WORK INSTRUCTIONS:
Gather each line of the records below that contains the string "unit" and copy it in full. Case counts.

GIVEN RECORDS:
Content starts

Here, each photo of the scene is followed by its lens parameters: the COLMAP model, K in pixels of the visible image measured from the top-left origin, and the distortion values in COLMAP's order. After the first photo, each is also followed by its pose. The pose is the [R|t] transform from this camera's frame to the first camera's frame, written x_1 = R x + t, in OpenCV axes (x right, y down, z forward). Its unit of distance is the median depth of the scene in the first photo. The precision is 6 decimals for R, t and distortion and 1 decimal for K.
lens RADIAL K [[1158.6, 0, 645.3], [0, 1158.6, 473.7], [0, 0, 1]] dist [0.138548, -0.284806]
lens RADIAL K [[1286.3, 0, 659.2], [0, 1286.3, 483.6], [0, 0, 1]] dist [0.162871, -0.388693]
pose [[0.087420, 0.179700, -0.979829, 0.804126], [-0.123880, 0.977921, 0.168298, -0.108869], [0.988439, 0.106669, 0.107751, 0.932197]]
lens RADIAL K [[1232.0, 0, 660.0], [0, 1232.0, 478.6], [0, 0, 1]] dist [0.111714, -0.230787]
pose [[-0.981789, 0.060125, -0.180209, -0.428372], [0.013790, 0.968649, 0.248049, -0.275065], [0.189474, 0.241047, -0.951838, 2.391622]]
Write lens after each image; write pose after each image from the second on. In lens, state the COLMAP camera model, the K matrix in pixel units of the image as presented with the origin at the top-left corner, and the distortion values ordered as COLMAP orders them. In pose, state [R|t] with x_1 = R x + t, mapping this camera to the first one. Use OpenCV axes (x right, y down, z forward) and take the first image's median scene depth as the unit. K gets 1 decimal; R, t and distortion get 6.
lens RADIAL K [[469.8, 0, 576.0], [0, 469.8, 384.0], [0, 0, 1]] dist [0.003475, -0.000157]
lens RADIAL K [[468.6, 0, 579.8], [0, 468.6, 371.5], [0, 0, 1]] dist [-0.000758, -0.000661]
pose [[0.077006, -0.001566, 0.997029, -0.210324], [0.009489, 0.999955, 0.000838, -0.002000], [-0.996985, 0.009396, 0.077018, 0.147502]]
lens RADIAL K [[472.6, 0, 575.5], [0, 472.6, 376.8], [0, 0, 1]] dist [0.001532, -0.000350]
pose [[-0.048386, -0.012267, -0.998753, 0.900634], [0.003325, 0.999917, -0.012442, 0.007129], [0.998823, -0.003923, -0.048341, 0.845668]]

Content ends

TASK OUTPUT:
Here, each photo of the scene is followed by its lens parameters: the COLMAP model, K in pixels of the visible image measured from the top-left origin, and the distortion values in COLMAP's order. After the first photo, each is also followed by its pose. The pose is the [R|t] transform from this camera's frame to the first camera's frame, written x_1 = R x + t, in OpenCV axes (x right, y down, z forward). Its unit of distance is the median depth of the scene in the first photo. The precision is 6 decimals for R, t and distortion and 1 decimal for K.
Write lens after each image; write pose after each image from the second on. In lens, state the COLMAP camera model, the K matrix in pixel units of the image as presented with the origin at the top-left corner, and the distortion values ordered as COLMAP orders them. In pose, state [R|t] with x_1 = R x + t, mapping this camera to the first one. Use OpenCV axes (x right, y down, z forward) and take the first image's median scene depth as the unit. K gets 1 decimal; R, t and distortion get 6.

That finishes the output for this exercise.